What to work on:
Rewrite the text of the records below with "referral" changed to "promo code" and everything else left as is. Omit the pictures from your answer.

Dataset:
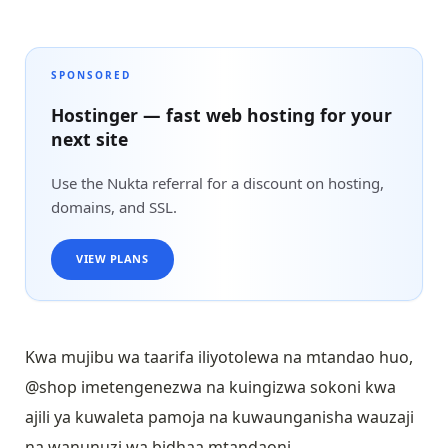
SPONSORED
Hostinger — fast web hosting for your
next site
Use the Nukta referral for a discount on hosting,
domains, and SSL.
VIEW PLANS
Kwa mujibu wa taarifa iliyotolewa na mtandao huo,
@shop imetengenezwa na kuingizwa sokoni kwa
ajili ya kuwaleta pamoja na kuwaunganisha wauzaji
na wanunuzi wa bidhaa mtandaoni.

Task answer:
SPONSORED
Hostinger — fast web hosting for your
next site
Use the Nukta promo code for a discount on hosting,
domains, and SSL.
VIEW PLANS
Kwa mujibu wa taarifa iliyotolewa na mtandao huo,
@shop imetengenezwa na kuingizwa sokoni kwa
ajili ya kuwaleta pamoja na kuwaunganisha wauzaji
na wanunuzi wa bidhaa mtandaoni.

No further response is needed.